(Source texts of formatted documents)
⁂
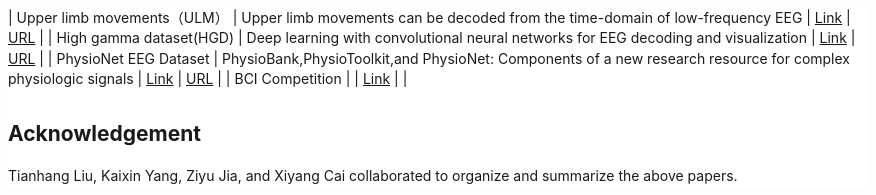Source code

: | Upper  limb movements（ULM） | Upper limb  movements can be decoded from the time-domain of low-frequency EEG | [Link](https://journals.plos.org/plosone/article?id=10.1371/journal.pone.0182578) | [URL](http://bnci-horizon-2020.eu/database/data-sets)        |
| High gamma dataset(HGD)      | Deep learning  with convolutional neural networks for EEG decoding and visualization | [Link](https://onlinelibrary.wiley.com/doi/full/10.1002/hbm.23730) | [URL](https://gin.g-node.org/robintibor/high-gamma-dataset/) |
| PhysioNet  EEG Dataset       | PhysioBank,PhysioToolkit,and  PhysioNet: Components of a new research resource for complex  physiologic     signals | [Link](https://www.ahajournals.org/doi/full/10.1161/01.CIR.101.23.e215) | [URL](https://www.physionet.org/content/eegmmidb/1.0.0/)     |
| BCI  Competition             |                                                              | [Link](http://www.bbci.de/competition/)                      |                                                              |



## Acknowledgement

Tianhang  Liu, Kaixin Yang, Ziyu Jia, and Xiyang Cai collaborated to organize and  summarize the above papers.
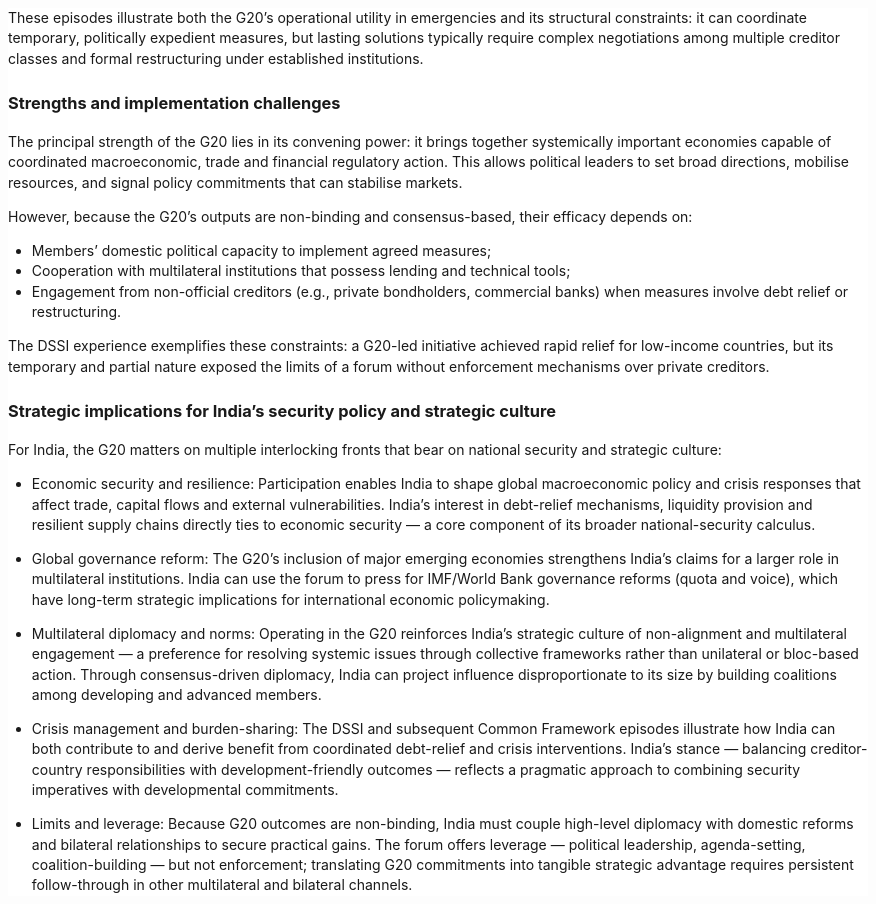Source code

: These episodes illustrate both the G20’s operational utility in emergencies and its structural constraints: it can coordinate temporary, politically expedient measures, but lasting solutions typically require complex negotiations among multiple creditor classes and formal restructuring under established institutions.

### Strengths and implementation challenges
The principal strength of the G20 lies in its convening power: it brings together systemically important economies capable of coordinated macroeconomic, trade and financial regulatory action. This allows political leaders to set broad directions, mobilise resources, and signal policy commitments that can stabilise markets.

However, because the G20’s outputs are non-binding and consensus-based, their efficacy depends on:
- Members’ domestic political capacity to implement agreed measures;
- Cooperation with multilateral institutions that possess lending and technical tools;
- Engagement from non-official creditors (e.g., private bondholders, commercial banks) when measures involve debt relief or restructuring.

The DSSI experience exemplifies these constraints: a G20-led initiative achieved rapid relief for low-income countries, but its temporary and partial nature exposed the limits of a forum without enforcement mechanisms over private creditors.

### Strategic implications for India’s security policy and strategic culture
For India, the G20 matters on multiple interlocking fronts that bear on national security and strategic culture:

- Economic security and resilience: Participation enables India to shape global macroeconomic policy and crisis responses that affect trade, capital flows and external vulnerabilities. India’s interest in debt-relief mechanisms, liquidity provision and resilient supply chains directly ties to economic security — a core component of its broader national-security calculus.

- Global governance reform: The G20’s inclusion of major emerging economies strengthens India’s claims for a larger role in multilateral institutions. India can use the forum to press for IMF/World Bank governance reforms (quota and voice), which have long-term strategic implications for international economic policymaking.

- Multilateral diplomacy and norms: Operating in the G20 reinforces India’s strategic culture of non-alignment and multilateral engagement — a preference for resolving systemic issues through collective frameworks rather than unilateral or bloc-based action. Through consensus-driven diplomacy, India can project influence disproportionate to its size by building coalitions among developing and advanced members.

- Crisis management and burden-sharing: The DSSI and subsequent Common Framework episodes illustrate how India can both contribute to and derive benefit from coordinated debt-relief and crisis interventions. India’s stance — balancing creditor-country responsibilities with development-friendly outcomes — reflects a pragmatic approach to combining security imperatives with developmental commitments.

- Limits and leverage: Because G20 outcomes are non-binding, India must couple high-level diplomacy with domestic reforms and bilateral relationships to secure practical gains. The forum offers leverage — political leadership, agenda-setting, coalition-building — but not enforcement; translating G20 commitments into tangible strategic advantage requires persistent follow-through in other multilateral and bilateral channels.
⁂
Only the lines from the start of the records to the one containing "PhysioNet: Components of" should be repeated, exactly and with both ends kept; drop any pictures.

Source code

: | Upper  limb movements（ULM） | Upper limb  movements can be decoded from the time-domain of low-frequency EEG | [Link](https://journals.plos.org/plosone/article?id=10.1371/journal.pone.0182578) | [URL](http://bnci-horizon-2020.eu/database/data-sets)        |
| High gamma dataset(HGD)      | Deep learning  with convolutional neural networks for EEG decoding and visualization | [Link](https://onlinelibrary.wiley.com/doi/full/10.1002/hbm.23730) | [URL](https://gin.g-node.org/robintibor/high-gamma-dataset/) |
| PhysioNet  EEG Dataset       | PhysioBank,PhysioToolkit,and  PhysioNet: Components of a new research resource for complex  physiologic     signals | [Link](https://www.ahajournals.org/doi/full/10.1161/01.CIR.101.23.e215) | [URL](https://www.physionet.org/content/eegmmidb/1.0.0/)     |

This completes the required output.